§ **The task**
Copy out each line below that has the word "tissue" in it.

[[ Records provided, beginning ]]

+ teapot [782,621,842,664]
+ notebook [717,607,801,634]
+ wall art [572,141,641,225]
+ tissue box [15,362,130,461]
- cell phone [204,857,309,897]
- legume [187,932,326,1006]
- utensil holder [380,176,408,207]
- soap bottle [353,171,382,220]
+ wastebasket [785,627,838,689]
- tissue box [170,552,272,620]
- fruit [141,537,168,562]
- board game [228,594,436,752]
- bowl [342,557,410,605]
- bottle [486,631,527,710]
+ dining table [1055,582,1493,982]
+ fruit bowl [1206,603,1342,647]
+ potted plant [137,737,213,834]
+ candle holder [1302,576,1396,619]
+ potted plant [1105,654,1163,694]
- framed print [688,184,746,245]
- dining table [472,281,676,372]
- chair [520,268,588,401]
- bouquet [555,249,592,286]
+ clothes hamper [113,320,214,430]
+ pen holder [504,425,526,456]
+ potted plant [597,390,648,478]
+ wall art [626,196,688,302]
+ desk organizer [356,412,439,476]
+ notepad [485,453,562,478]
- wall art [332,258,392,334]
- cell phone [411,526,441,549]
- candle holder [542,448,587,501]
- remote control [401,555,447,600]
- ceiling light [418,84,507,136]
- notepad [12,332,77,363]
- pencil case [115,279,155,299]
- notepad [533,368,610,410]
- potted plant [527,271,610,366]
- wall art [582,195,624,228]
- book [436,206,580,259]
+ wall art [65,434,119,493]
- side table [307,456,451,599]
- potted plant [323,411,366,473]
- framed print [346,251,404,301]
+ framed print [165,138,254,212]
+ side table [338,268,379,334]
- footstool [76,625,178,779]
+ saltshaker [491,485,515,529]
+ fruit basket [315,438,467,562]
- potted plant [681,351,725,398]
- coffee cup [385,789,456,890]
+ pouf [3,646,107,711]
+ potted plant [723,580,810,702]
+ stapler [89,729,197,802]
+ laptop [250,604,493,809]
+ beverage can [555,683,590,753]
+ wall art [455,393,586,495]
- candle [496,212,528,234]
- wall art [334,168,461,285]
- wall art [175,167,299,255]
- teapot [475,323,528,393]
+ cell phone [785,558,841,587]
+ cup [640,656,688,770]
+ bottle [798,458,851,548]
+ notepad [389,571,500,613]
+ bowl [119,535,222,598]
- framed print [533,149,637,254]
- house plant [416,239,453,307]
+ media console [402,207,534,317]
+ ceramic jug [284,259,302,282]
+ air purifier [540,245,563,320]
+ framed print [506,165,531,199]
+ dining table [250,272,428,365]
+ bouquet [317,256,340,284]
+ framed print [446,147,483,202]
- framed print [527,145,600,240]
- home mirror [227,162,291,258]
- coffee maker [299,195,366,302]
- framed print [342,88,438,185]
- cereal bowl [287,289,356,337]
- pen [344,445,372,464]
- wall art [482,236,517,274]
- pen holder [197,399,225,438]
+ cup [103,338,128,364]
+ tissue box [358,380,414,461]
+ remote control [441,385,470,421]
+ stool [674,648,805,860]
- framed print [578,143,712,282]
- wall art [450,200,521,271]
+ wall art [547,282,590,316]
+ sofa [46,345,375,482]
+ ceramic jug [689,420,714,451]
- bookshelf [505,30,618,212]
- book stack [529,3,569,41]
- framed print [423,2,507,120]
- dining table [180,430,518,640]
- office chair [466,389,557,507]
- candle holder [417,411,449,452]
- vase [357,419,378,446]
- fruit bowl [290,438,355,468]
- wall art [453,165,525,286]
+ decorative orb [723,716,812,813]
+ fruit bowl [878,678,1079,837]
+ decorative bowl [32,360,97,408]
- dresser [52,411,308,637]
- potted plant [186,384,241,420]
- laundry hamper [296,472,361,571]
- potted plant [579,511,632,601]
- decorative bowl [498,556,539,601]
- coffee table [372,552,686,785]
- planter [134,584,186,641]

[[ Records provided, end ]]

§ **Your response**
+ tissue box [15,362,130,461]
- tissue box [170,552,272,620]
+ tissue box [358,380,414,461]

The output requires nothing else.